### Instructions for the task
Within the entries below, please return exactly the lines from the one with "در قالب بانک اطلاعات آگهی های استخدامی محوریت" through the one with "בתחילת חודש יוני אני אמורה לעבור ניתוח שיכלול", leaving out any pictures.

### Provided material
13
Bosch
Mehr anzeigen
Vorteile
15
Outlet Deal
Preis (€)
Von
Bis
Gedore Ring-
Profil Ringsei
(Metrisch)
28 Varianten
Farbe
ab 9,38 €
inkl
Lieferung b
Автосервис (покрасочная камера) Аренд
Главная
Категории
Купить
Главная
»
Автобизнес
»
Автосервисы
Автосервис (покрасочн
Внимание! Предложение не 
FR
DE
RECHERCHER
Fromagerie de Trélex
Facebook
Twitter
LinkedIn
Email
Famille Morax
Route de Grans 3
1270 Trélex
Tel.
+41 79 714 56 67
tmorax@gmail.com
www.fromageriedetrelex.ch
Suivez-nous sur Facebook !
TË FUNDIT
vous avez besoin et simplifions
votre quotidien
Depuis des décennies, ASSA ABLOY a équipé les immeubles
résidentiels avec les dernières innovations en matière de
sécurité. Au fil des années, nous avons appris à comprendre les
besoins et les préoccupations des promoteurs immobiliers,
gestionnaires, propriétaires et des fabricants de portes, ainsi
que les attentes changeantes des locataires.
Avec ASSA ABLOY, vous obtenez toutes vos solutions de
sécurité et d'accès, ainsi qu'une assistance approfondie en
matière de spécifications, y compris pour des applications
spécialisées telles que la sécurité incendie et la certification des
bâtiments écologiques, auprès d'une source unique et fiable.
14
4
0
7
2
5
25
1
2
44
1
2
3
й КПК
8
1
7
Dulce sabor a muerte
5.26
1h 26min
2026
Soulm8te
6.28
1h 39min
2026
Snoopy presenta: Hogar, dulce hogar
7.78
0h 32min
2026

==

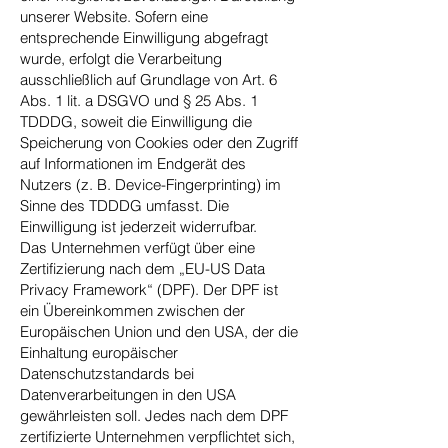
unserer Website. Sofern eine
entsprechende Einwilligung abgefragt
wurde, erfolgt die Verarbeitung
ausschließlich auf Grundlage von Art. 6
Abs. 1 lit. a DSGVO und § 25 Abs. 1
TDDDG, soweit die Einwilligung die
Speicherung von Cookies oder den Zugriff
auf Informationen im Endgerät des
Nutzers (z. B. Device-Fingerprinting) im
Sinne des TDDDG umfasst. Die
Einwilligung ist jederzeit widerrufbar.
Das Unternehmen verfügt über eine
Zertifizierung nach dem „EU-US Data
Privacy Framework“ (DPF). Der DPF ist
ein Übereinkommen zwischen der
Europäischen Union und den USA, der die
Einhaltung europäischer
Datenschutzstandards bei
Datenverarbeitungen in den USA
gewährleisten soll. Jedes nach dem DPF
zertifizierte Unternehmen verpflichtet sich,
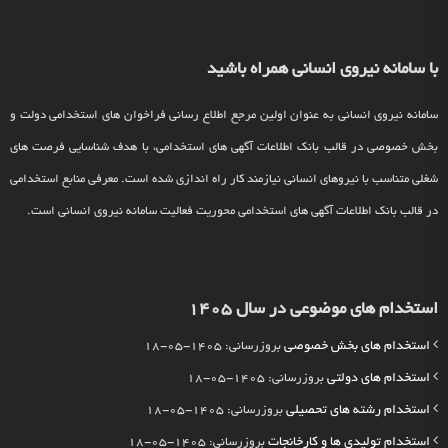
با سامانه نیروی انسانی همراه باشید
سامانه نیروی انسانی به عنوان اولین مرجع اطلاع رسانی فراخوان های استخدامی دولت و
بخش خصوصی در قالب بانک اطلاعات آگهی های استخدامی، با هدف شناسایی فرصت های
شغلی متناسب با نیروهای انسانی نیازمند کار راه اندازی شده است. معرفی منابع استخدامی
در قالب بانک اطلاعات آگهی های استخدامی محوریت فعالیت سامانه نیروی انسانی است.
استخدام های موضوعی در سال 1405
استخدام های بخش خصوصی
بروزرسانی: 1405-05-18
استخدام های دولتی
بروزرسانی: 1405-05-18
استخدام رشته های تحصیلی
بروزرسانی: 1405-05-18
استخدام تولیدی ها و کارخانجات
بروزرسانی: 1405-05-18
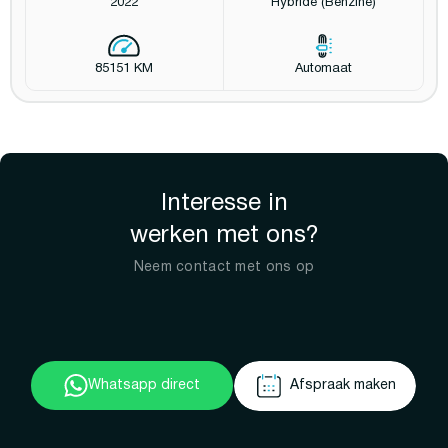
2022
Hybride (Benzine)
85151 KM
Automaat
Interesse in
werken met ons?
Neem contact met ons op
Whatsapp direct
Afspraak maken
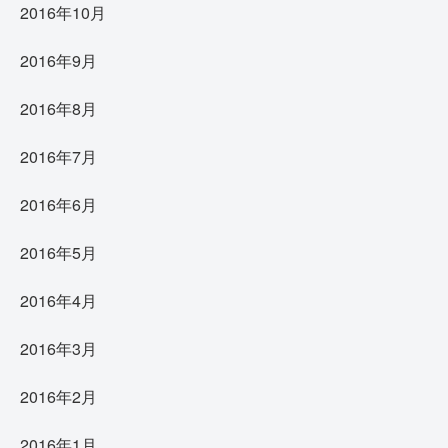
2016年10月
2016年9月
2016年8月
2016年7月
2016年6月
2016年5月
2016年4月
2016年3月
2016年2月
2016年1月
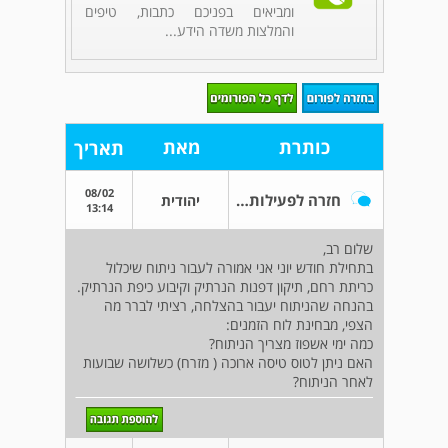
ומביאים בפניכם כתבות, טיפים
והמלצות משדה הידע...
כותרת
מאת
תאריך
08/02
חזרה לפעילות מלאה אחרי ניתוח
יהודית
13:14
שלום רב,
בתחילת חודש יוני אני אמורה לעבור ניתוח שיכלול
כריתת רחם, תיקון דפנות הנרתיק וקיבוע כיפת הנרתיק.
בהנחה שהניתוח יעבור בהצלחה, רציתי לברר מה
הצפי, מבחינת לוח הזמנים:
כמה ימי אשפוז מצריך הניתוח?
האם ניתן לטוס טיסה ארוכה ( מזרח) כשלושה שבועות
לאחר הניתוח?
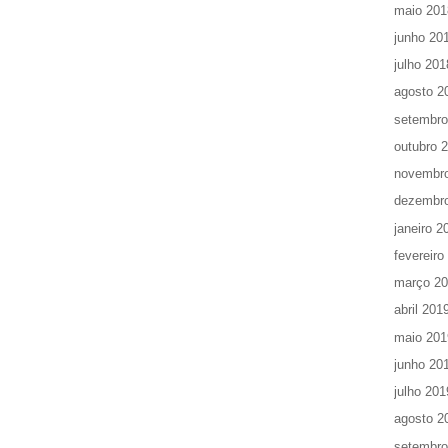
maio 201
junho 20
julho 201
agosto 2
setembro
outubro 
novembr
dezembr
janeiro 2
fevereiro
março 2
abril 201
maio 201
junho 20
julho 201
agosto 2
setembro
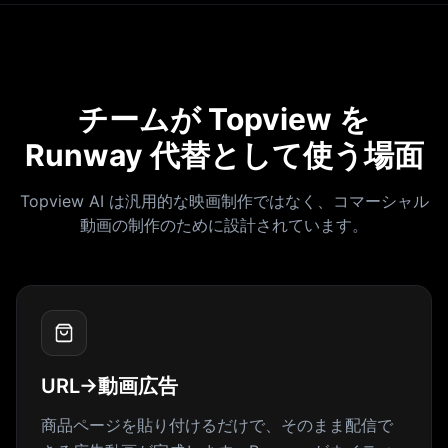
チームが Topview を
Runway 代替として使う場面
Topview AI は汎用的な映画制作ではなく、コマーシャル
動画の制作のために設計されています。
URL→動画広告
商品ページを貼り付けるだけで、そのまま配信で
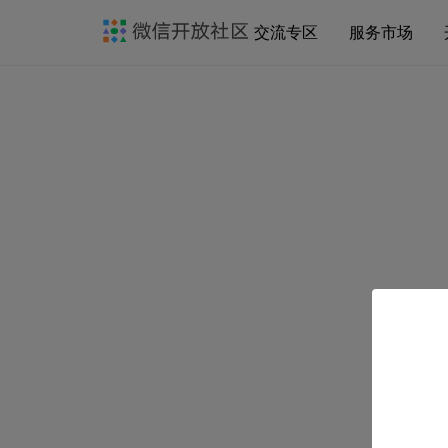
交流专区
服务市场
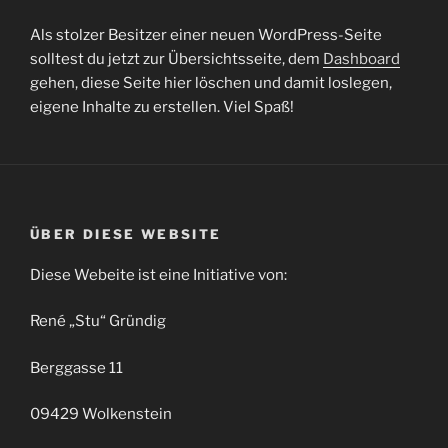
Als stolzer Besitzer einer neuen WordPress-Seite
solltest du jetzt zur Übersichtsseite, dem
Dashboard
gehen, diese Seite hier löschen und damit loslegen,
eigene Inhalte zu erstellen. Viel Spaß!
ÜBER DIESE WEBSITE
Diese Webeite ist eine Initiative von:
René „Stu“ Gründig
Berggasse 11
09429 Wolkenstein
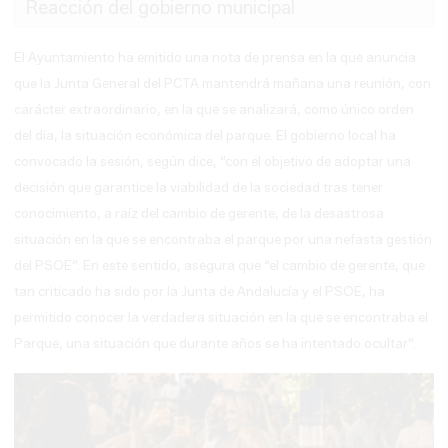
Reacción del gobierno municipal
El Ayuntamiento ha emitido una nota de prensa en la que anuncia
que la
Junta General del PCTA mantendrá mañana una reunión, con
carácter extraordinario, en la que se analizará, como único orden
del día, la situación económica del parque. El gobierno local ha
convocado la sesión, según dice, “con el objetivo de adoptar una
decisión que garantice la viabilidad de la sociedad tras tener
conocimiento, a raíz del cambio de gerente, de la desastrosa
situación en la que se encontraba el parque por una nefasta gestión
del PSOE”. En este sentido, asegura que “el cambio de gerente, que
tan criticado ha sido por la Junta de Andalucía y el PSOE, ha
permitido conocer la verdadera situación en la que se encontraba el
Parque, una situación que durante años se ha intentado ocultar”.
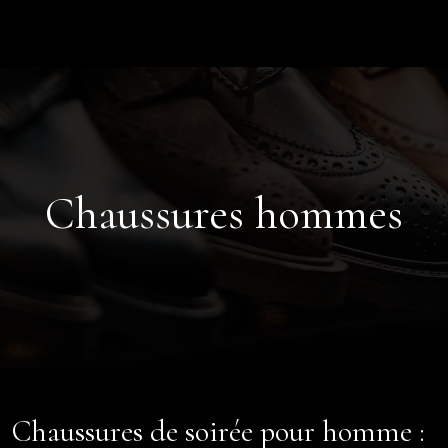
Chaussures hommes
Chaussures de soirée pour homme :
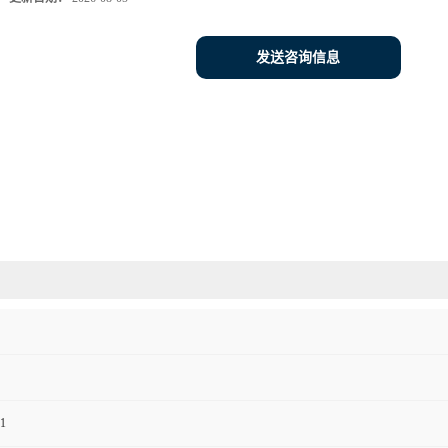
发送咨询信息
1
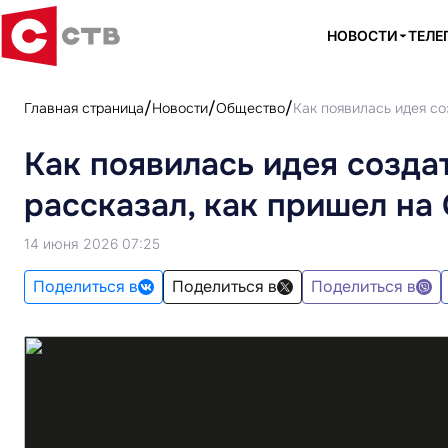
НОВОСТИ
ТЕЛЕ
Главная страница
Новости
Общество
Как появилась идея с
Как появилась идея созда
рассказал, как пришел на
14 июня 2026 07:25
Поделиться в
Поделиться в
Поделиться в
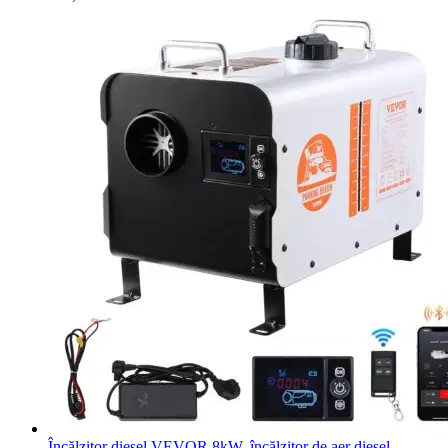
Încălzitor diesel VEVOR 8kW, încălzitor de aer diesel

### Reply
در قالب بانک اطلاعات آگهی های استخدامی محوریت فعالیت سامانه نیروی انسانی است.
استخدام های موضوعی در سال 1405
استخدام های بخش خصوصی
بروزرسانی: 1405-05-18
استخدام های دولتی
بروزرسانی: 1405-05-18
استخدام رشته های تحصیلی
بروزرسانی: 1405-05-18
استخدام تولیدی ها و کارخانجات
بروزرسانی: 1405-05-18
2022
Hybride (Benzine)
85151 KM
Automaat
Interesse in
werken met ons?
Neem contact met ons op
Whatsapp direct
Afspraak maken
2016年10月
2016年9月
2016年8月
2016年7月
2016年6月
2016年5月
2016年4月
2016年3月
2016年2月
2016年1月
ומביאים בפניכם כתבות, טיפים
והמלצות משדה הידע...
כותרת
מאת
תאריך
08/02
חזרה לפעילות מלאה אחרי ניתוח
יהודית
13:14
שלום רב,
בתחילת חודש יוני אני אמורה לעבור ניתוח שיכלול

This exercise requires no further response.